Passage shown:
The campaign manager for Sen. John Kerry's (search) failed presidential bid said Wednesday she regrets underestimating the impact of an attack advertisement that questioned Kerry's Vietnam War record.

Mary Beth Cahill (search), who spoke at Harvard University's Kennedy School of Government with Ken Mehlman, President Bush's campaign manager, said the Massachusetts senator's campaign initially thought there would be "no reach" to the ad from Swift Boat Veterans for Truth.

Instead, the ad, which initially aired in just three states, became a central issue of the campaign, eventually forcing Kerry to personally deny the group's allegations that he did not deserve his combat medals.

"This is the best $40,000 investment made by any political group, but it was only because of the news coverage that it got where it did," she said.

"In hindsight, maybe we should have put Senator Kerry out earlier, perhaps we could have cut it off earlier."

Mehlman said that it was natural that the ad had the reach and impact it did, because Kerry decided to make his Vietnam record a central part of his campaign.

"Because Senator Kerry was so focused on that part of his biography, it came out as an issue," he said.

Mehlman but acknowledged that Democrats scored points against Bush, such as raising the specter of a draft reinstatement, which got the attention of young voters.

Requirement: Transcribe the portion of the article about the Swift Boat ad that starts with "Mehlman but acknowledged" and goes on through "of young voters.".

Stored data entries:
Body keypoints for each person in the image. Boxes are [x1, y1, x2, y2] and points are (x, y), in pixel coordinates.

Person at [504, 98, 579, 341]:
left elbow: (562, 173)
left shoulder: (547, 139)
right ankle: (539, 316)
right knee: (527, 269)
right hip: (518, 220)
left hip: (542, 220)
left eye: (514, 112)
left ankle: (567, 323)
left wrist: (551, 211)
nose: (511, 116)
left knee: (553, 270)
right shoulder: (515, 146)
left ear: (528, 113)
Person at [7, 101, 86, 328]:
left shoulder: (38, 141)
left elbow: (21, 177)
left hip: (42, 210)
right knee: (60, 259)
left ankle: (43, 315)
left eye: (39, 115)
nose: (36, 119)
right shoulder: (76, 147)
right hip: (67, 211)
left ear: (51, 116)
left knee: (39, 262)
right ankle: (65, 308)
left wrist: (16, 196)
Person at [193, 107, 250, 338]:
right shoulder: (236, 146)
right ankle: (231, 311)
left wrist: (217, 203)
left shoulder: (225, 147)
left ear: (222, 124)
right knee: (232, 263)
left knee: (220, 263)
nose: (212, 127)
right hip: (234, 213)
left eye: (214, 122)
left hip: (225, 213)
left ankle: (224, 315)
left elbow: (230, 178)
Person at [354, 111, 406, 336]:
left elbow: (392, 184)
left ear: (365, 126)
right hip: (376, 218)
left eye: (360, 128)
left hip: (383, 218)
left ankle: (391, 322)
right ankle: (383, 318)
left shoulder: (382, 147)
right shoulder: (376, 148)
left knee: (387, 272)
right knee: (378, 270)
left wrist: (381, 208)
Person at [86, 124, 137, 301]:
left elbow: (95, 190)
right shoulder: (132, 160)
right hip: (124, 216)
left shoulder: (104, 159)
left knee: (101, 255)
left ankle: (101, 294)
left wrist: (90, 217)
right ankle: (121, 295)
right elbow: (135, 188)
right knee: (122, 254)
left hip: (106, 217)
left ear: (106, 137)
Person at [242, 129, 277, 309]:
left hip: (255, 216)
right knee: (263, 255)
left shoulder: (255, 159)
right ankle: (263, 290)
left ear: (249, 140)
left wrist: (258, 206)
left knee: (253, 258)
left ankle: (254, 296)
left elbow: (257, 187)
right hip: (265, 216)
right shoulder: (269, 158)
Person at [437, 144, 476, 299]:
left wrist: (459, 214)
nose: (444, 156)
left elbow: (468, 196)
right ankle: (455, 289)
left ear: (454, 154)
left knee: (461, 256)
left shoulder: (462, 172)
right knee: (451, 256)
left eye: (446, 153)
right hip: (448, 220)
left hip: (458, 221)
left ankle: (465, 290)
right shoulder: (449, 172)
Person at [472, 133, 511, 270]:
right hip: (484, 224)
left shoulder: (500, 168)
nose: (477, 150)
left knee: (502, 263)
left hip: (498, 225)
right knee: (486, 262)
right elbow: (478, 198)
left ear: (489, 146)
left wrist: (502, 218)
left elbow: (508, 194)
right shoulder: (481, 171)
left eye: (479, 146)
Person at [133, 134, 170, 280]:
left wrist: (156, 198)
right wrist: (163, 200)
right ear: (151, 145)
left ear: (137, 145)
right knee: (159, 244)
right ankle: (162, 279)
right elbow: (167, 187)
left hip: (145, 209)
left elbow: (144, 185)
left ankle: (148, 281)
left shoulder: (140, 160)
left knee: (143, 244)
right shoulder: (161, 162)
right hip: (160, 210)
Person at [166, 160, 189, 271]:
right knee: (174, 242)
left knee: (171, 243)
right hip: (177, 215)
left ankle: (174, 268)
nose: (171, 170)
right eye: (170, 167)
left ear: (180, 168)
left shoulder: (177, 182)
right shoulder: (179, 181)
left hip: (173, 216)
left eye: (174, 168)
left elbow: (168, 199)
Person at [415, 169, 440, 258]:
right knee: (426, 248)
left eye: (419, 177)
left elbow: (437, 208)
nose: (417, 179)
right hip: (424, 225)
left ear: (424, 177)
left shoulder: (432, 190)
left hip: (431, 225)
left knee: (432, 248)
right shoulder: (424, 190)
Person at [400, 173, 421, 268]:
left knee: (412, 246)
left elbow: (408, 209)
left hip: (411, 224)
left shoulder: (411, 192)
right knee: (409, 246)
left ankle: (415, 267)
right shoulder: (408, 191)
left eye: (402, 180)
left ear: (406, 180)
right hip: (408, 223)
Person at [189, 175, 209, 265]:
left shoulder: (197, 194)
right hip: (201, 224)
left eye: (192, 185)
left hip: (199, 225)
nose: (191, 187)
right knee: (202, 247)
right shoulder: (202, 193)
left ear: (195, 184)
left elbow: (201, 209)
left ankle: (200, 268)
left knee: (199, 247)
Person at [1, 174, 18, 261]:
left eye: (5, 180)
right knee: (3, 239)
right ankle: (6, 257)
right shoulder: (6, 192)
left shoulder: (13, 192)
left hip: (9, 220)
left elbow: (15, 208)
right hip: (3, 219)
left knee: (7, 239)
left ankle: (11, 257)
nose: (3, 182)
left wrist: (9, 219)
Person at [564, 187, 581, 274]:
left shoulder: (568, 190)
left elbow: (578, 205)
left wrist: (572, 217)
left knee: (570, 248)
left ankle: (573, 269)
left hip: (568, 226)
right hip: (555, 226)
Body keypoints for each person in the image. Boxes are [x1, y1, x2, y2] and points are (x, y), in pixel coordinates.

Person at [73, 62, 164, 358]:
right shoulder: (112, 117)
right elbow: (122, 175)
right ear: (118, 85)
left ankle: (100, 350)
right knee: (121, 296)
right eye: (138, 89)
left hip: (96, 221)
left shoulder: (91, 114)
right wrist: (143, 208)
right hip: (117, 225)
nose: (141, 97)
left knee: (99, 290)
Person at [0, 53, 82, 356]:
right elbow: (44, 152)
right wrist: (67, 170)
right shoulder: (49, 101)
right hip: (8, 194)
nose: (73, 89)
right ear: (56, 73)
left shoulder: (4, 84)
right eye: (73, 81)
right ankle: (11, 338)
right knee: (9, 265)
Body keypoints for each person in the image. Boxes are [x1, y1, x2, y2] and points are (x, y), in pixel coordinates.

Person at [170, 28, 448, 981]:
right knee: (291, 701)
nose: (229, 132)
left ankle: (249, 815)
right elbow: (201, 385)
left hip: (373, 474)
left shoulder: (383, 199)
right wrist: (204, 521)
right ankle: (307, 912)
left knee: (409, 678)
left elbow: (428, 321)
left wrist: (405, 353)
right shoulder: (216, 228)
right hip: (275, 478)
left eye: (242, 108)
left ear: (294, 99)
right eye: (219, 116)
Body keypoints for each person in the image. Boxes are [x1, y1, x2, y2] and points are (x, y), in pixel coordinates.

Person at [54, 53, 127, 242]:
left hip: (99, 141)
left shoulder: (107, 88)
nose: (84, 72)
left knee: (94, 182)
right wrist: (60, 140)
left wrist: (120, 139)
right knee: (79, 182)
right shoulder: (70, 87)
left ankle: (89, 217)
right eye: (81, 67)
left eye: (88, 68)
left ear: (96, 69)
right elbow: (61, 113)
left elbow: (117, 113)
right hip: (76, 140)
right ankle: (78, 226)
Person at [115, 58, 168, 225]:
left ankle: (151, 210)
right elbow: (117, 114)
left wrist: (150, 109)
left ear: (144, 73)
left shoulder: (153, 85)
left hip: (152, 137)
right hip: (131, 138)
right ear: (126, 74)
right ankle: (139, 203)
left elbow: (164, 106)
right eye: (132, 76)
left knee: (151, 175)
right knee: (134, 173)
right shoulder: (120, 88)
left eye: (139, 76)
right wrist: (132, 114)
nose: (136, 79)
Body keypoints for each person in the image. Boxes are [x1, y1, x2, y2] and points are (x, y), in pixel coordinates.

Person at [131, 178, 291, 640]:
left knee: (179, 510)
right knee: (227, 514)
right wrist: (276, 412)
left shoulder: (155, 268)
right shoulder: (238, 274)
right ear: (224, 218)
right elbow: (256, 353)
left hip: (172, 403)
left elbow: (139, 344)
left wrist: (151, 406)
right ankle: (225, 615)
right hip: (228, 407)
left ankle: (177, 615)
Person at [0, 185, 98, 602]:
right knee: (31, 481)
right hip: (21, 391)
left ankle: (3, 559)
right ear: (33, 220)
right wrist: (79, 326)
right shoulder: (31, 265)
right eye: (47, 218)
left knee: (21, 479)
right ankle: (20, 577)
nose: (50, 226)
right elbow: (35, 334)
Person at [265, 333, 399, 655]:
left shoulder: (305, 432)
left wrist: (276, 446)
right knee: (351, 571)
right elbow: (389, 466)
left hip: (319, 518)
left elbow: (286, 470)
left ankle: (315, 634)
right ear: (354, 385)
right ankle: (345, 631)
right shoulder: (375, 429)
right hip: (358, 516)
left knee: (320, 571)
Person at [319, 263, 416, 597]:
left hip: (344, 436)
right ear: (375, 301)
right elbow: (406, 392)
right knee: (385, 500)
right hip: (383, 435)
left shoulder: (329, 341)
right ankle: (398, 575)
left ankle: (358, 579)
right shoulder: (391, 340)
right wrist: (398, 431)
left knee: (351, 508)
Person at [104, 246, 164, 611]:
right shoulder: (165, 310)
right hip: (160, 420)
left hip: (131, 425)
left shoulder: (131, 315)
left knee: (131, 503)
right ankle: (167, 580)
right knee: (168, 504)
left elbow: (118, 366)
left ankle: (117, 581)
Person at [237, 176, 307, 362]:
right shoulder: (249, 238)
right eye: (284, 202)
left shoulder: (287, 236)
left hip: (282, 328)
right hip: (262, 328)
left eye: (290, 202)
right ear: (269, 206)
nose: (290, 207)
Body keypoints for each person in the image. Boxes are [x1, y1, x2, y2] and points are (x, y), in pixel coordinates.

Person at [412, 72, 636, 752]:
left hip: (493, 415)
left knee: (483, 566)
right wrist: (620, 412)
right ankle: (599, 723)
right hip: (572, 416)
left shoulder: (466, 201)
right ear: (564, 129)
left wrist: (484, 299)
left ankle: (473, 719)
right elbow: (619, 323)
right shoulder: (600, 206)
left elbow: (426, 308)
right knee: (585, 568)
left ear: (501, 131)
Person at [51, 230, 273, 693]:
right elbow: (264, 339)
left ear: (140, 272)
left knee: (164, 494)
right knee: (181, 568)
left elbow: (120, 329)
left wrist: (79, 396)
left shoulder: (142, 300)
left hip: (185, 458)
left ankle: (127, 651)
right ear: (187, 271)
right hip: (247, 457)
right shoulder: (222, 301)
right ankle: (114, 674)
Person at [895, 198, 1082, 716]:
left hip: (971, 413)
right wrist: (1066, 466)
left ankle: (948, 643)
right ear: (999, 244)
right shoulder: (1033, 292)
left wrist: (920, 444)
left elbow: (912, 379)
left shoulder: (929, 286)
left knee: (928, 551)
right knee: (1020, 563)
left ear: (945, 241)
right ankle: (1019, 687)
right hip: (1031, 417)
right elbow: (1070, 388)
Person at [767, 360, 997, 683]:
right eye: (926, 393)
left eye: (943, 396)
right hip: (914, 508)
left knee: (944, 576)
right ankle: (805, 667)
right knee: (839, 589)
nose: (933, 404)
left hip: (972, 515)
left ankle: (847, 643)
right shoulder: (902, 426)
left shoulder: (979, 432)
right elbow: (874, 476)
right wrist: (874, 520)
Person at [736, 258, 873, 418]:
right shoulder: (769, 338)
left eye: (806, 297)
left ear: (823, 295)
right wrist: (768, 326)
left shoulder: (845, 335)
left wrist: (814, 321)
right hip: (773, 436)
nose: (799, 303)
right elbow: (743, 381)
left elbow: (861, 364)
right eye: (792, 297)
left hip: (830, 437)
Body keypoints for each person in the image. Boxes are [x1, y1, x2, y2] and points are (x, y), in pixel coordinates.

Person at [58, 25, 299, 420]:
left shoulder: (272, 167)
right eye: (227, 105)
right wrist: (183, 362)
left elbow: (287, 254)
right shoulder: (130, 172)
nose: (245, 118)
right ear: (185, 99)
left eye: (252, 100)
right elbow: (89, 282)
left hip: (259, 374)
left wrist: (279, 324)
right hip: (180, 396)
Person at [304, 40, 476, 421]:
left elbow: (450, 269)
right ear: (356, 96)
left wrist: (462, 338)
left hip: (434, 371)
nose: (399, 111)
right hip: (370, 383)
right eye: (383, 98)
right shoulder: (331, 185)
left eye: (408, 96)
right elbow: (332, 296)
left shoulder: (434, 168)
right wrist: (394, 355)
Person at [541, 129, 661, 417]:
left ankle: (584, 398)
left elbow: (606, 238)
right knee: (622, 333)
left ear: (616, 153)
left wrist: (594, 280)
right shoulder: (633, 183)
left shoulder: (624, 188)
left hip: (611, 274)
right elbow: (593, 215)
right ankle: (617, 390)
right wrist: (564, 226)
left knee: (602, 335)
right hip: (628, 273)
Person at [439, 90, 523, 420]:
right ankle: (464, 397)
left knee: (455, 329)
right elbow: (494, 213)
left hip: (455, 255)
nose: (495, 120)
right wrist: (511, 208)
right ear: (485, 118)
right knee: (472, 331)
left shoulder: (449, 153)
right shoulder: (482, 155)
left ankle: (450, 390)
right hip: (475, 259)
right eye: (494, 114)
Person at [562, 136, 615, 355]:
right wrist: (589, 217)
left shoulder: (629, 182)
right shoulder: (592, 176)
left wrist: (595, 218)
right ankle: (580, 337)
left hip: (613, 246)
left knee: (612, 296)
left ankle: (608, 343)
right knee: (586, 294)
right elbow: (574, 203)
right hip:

Result for this task:
Mehlman but acknowledged that Democrats scored points against Bush, such as raising the specter of a draft reinstatement, which got the attention of young voters.